16 mars 2022
https://www.openedition.org/12554 , info:eu-repo/semantics/openAccess
Christiane Tourlet-Divedi, « Théâtre et dévotion », Éditions de l’École des hautes études en sciences sociales, ID : 10.4000/books.editionsehess.26132
La Rāmlīlā de Rāmnāgar est une représentation de théâtre sacré ayant lieu chaque année à la fin de la mousson, dans le village de Rāmnāgar, face à Bénarès. Elle dépasse toutes les limites auxquelles nous sommes accoutumés par son utilisation de l’espace, sa durée, le nombre de ses acteurs et participants, l’importance de son public, l’inventivité de sa mise en scène, la richesse des moyens mis en œuvre. Elle met en scène le texte sacré le plus populaire en Inde du Nord : le Rāmcaritmanas de Tulsīdās, qui conte la geste du dieu Rām. Elle dure une lunaison. Ordinairement, la séance débute à 17h et s’achève entre 21h et 23h.
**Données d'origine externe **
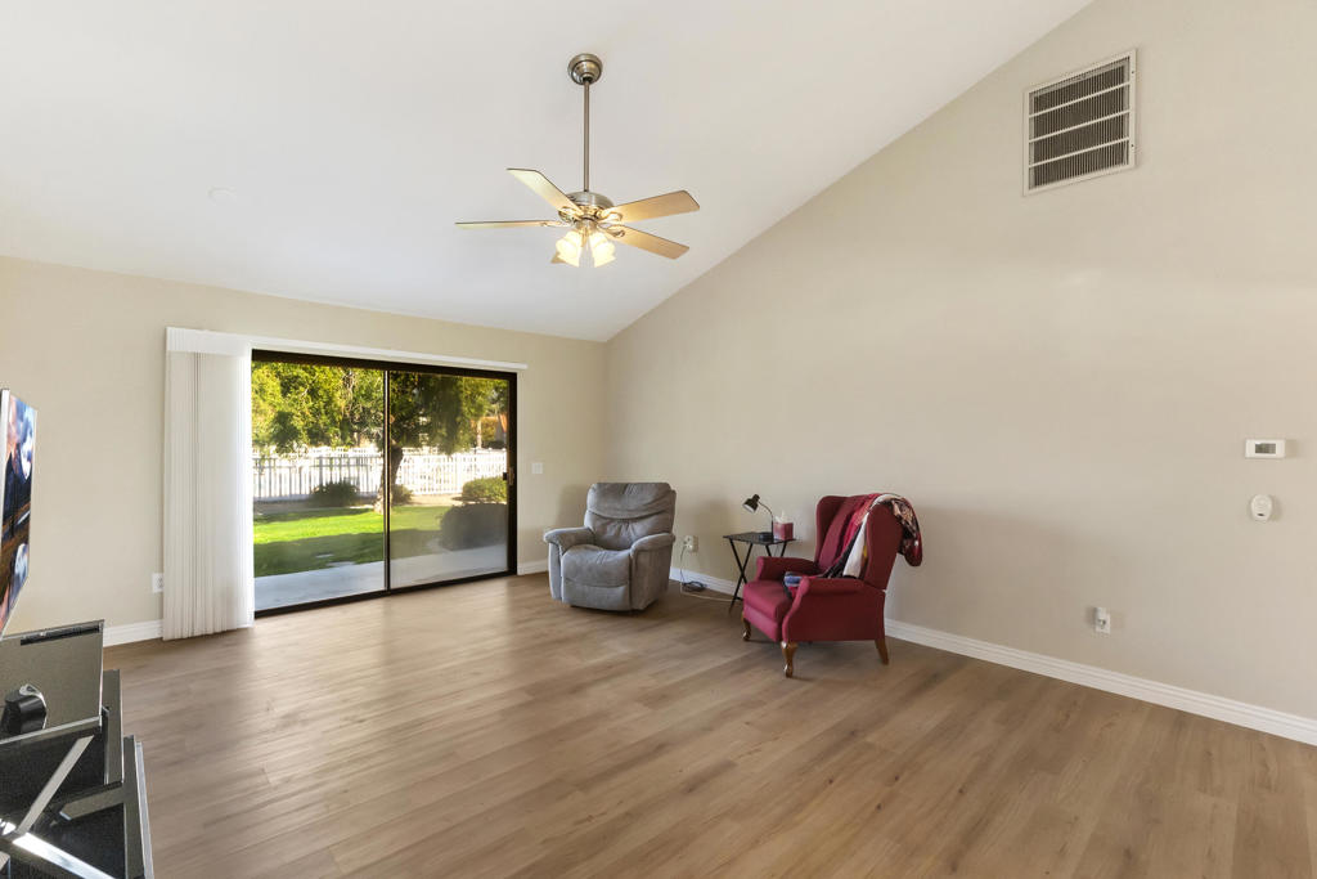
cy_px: 440
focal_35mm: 15
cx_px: 658
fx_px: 549
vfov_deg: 77.3
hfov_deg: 100.4
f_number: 8
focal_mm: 10
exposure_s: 1/30
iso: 400
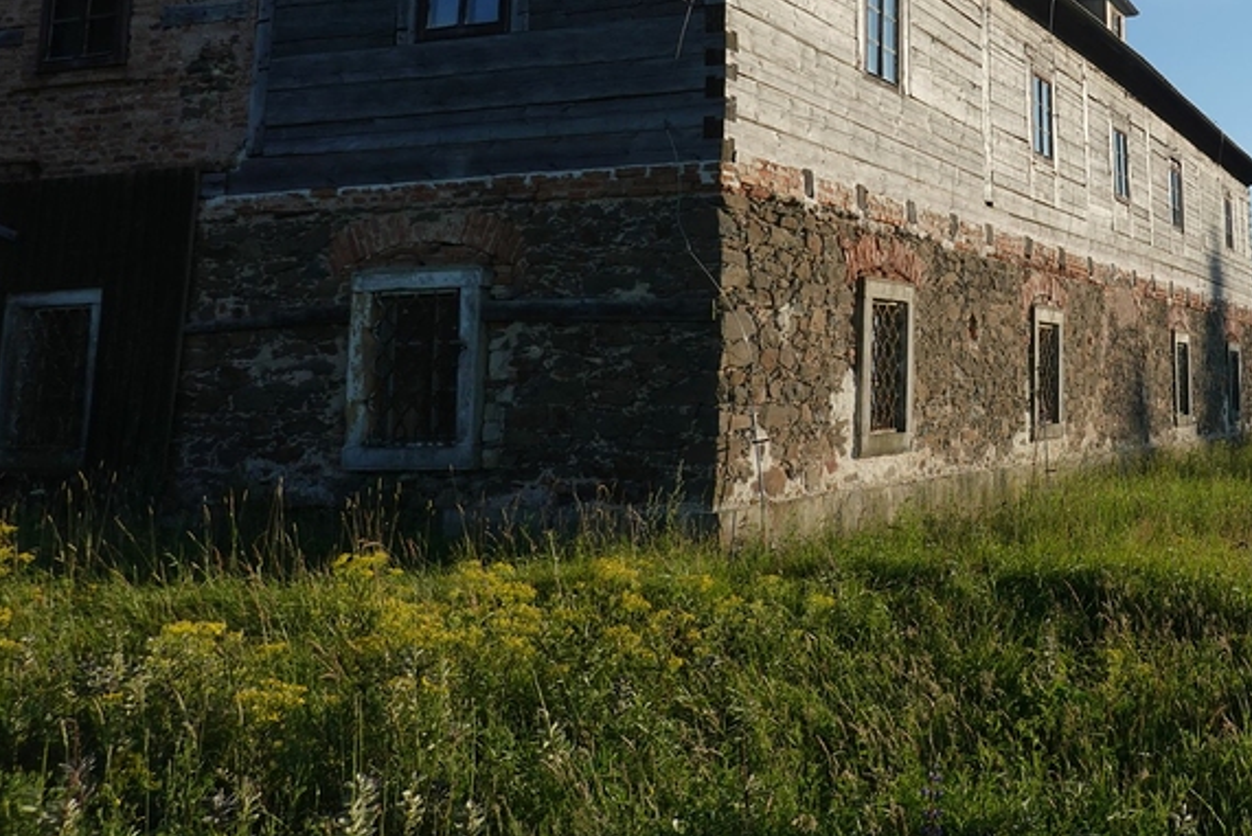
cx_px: 1052
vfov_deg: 30.8
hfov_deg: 43.5
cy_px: 122
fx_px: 1461
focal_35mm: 42
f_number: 7.1
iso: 125
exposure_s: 1/320
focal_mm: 9
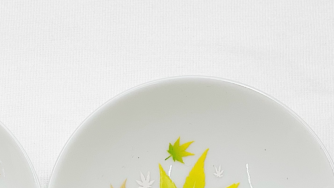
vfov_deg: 7.5
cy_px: 232
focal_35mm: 160
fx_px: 1417
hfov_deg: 13.3
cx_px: 45
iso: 25
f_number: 2
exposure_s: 1/100
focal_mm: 6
Elle requiert une centaine d’acteurs et des mannequins géants. Elle attire chaque jour un public de 10 000 à 15 000 personnes, mais certains épisodes peuvent drainer une foule de 100 000 spectateurs. La Rāmlīlā investit une superficie de 10 km2 environ. Elle fait usage des espaces les plus variés, artificiels ou naturels : forêts, bassins, carrefours, scènes montées sur tréteaux... La foule des acteurs et des spectateurs est amenée à cheminer, parfois sur des kilomètres, pour accompagner le Seigneur Rām. La Rāmlīlā est avant tout un théâtre sacré, qui exalte la dévotion. Les enfants qui incarnent les personnages divins sont considérés comme des dieux. Ils sont choisis avec soin, et se préparent à leur rôle avec rigueur. Les spectateurs, quant à eux, sont plutôt des participants. Ils ne regardent pas les épisodes se dérouler sous leurs yeux, ils les vivent comme s’ils se produisaient pour la première fois. Ils sont parfois même acteurs, se mêlant à l’action théâtrale, et faisant s’estomper les limites entre fiction et réalité.